One could be forgiven for thinking that those speaking the language of neoliberalism were never trying to enlarge our society – they were trying to control it.

Econobabble by Richard Denniss

econobabble_0I wish everyone could and would read this book. It cuts right through the economic spin at the heart of all of the political dogma we’re subjected to every day.

The constant lies and misinformation we’re fed by politicians and business leaders are exposed and explained. Sadly most people won’t read this book.
They’ll remain hoodwinked by their country’s leaders and resign themselves to the whims of “the market”, that voracious beast to whom the world is made to believe it is subject.

Denniss is very quick to expose the myth of “the market”. He writes:

While the markets are real, it’s absurd to suggest they have ‘feelings’, ‘needs’ or ‘demands’. Markets are a place where buyers and sellers of a product come together. It might be a physical place like a fish market, or a virtual place like eBay or a stock exchange. But regardless of their form, markets never have feelings.
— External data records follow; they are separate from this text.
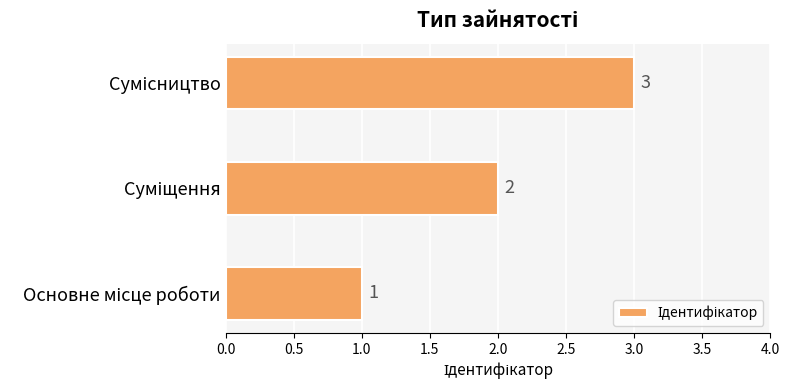

How many data points does each series have?

3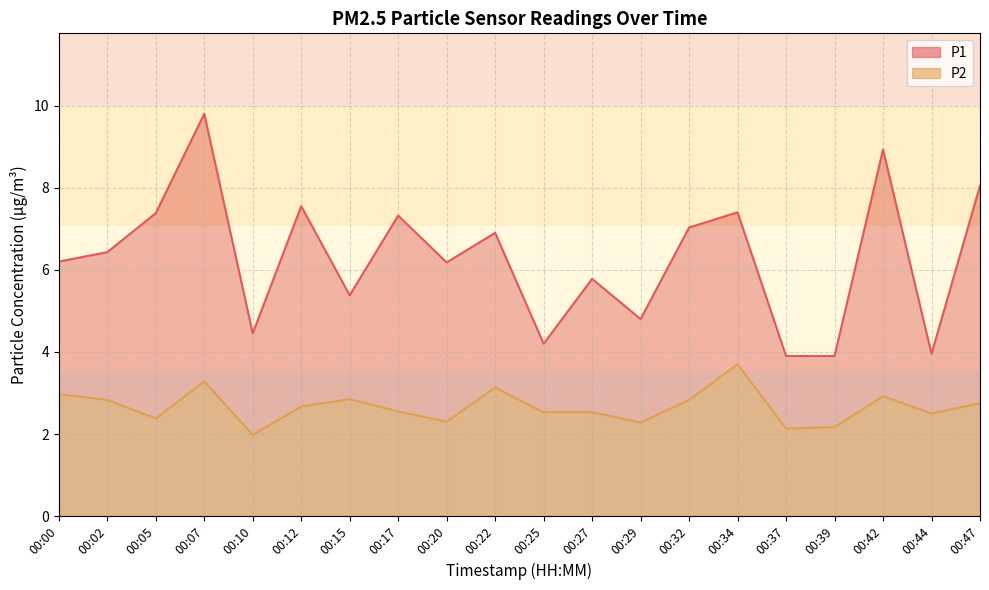

Which series changed the most between 00:34 and 00:44?

P1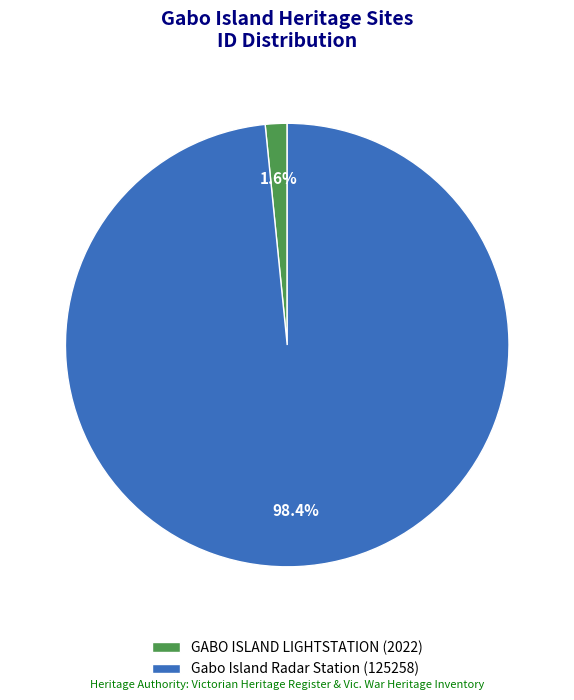

True or false: GABO ISLAND LIGHTSTATION accounts for 2% of the total.

True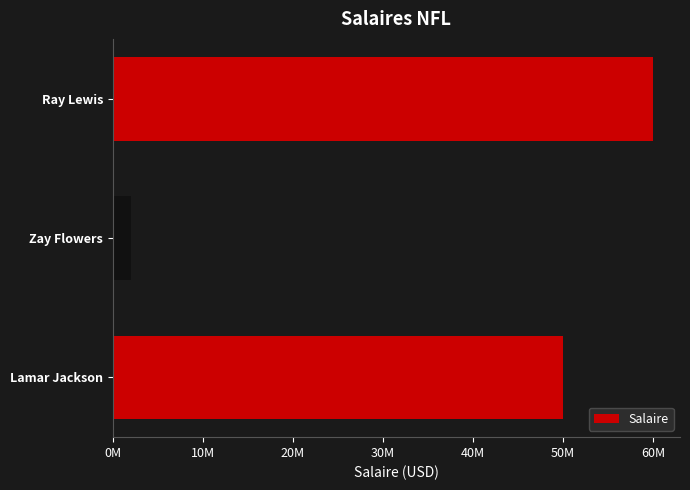

Rank the categories by value from highest to lowest.

Ray Lewis, Lamar Jackson, Zay Flowers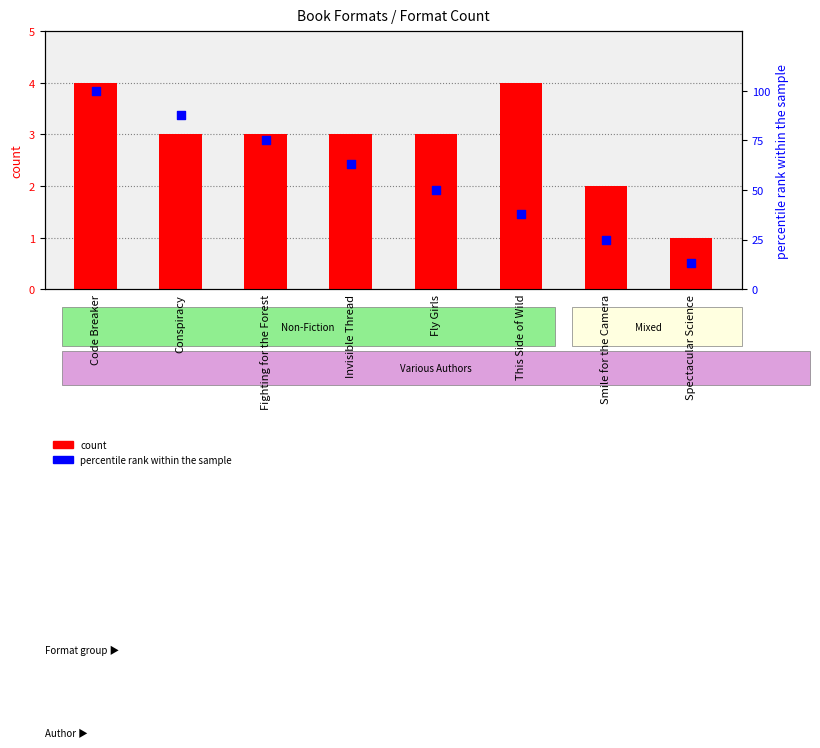

At which category is the sum across all series the highest?

Code Breaker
Rich people, on the other hand, do have feelings. And rich people who own billions of dollars’ worth of shares in a company often have very strong feelings. They have feelings about government policies and they have feelings about tax rates,

But the feelings of rich people are quite different to the feelings of ‘the market’. Consider the following example which shows how effectively economic language can conceal what’s actually going on. Both the following reports describe the same event:

[report 1] Markets reacted angrily today to news the government is considering tightening thin capitalisation provisions which have provided foreign investors with strong incentives to expand their Australian operations.

[report 2] Rich Foreigners reacted angrily today at news that they might have to pay tax on the profits they earn in Australia. After the government announced that it was considering clamping down on some of the most lucrative forms of multi-national profit-shifting, some very wealthy Americans threatened to take heir businesses away from Australia if they were forced to pay tax.

Words matter

While I highly recommend this book, I also find it reflects very badly on the majority of us. It’s the kind of book that seems like it shouldn’t need to have been written. Denniss makes his points seem so blatantly obvious that I wonder why we need to be told at all. But clearly we do, because too many of us gullibly fall for the politically expedient rhetoric that we’re constantly fed by our nation’s leaders.

Denniss says at the beginning of the book:

When public figures and commentators dress up their self-interest as the national interest, to make the absurd seem inevitable or the inequitable seem fair, or even to make the destructive seem prudent, they are econobabbling.

Ever day econobabble silences democratic debate about our nation’s priorities and values and conceals the policy options we have at our disposal. The aim of this book is to expose the stupid arguments, bizarre contradictions and complete lack of evidence which econobabble is designed to conceal.